Give the number of lines in these entries that contain "Adhes", and nothing more.
====
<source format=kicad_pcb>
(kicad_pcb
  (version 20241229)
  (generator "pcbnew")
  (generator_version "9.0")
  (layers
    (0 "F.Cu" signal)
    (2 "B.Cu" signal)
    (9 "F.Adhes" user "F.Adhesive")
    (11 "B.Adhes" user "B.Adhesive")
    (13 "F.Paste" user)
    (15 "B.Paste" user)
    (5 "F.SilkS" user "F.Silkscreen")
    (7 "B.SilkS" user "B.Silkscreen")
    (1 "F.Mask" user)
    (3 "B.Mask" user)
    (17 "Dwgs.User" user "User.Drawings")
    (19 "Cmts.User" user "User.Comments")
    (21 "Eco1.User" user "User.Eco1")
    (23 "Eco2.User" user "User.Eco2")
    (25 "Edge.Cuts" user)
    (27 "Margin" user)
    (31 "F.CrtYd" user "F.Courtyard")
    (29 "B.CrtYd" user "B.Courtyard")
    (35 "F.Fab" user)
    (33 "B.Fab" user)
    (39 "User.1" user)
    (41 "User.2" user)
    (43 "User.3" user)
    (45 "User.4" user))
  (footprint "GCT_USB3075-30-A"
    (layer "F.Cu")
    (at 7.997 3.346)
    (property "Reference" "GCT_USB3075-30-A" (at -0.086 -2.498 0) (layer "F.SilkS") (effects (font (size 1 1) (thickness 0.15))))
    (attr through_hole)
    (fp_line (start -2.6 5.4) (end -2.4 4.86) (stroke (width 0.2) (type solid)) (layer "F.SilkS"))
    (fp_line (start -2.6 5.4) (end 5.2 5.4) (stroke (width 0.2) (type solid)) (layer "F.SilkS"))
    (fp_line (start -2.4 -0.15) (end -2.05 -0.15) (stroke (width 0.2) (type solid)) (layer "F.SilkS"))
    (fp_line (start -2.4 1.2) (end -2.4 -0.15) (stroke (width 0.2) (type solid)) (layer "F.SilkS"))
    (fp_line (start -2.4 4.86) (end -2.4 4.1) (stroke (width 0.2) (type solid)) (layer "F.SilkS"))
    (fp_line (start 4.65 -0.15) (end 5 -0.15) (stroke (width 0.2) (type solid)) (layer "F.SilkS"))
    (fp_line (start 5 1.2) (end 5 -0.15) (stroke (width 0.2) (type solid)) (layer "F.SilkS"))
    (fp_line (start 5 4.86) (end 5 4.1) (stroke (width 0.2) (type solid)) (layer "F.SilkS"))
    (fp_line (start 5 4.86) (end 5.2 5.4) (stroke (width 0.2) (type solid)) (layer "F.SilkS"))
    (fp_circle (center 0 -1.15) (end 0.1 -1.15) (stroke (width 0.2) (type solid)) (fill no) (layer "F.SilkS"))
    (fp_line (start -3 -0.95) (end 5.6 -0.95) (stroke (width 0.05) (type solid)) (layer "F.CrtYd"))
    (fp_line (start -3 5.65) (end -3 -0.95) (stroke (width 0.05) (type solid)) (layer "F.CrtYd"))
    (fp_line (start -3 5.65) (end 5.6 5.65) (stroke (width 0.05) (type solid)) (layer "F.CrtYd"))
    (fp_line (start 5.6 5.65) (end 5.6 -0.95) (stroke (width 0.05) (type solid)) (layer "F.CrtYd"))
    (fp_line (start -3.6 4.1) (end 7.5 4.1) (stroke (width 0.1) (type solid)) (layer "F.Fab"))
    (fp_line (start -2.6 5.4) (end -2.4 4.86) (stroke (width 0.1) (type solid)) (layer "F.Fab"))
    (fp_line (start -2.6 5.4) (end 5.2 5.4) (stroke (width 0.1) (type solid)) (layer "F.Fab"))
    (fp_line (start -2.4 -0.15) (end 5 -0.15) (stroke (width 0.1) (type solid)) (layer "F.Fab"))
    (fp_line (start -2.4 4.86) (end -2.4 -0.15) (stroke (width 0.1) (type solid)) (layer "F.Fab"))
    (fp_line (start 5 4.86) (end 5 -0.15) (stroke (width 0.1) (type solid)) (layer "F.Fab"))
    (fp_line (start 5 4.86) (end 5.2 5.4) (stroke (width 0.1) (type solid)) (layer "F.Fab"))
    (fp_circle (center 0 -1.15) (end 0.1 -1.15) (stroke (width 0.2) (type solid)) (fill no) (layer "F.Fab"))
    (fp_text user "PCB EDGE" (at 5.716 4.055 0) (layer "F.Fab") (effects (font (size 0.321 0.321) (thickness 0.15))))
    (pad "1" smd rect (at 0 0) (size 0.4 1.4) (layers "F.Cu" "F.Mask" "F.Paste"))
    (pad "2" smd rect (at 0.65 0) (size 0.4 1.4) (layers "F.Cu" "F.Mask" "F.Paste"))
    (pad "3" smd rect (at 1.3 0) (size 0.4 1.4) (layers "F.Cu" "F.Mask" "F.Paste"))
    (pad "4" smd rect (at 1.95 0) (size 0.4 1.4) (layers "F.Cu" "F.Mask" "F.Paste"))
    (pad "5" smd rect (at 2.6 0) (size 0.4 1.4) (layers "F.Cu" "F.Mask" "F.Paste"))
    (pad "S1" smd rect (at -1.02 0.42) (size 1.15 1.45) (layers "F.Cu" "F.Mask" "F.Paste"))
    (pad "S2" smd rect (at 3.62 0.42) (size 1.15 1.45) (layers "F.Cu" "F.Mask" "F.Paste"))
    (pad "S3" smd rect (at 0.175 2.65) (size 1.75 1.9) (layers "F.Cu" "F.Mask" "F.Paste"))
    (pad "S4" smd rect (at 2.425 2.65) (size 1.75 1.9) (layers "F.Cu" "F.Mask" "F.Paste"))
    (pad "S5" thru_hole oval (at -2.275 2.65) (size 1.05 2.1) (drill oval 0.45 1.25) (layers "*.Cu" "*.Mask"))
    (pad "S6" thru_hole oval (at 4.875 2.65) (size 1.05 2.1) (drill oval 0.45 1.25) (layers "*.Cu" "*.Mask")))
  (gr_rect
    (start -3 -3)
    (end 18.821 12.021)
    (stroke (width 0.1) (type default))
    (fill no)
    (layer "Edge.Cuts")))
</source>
====
> _The answer_: 2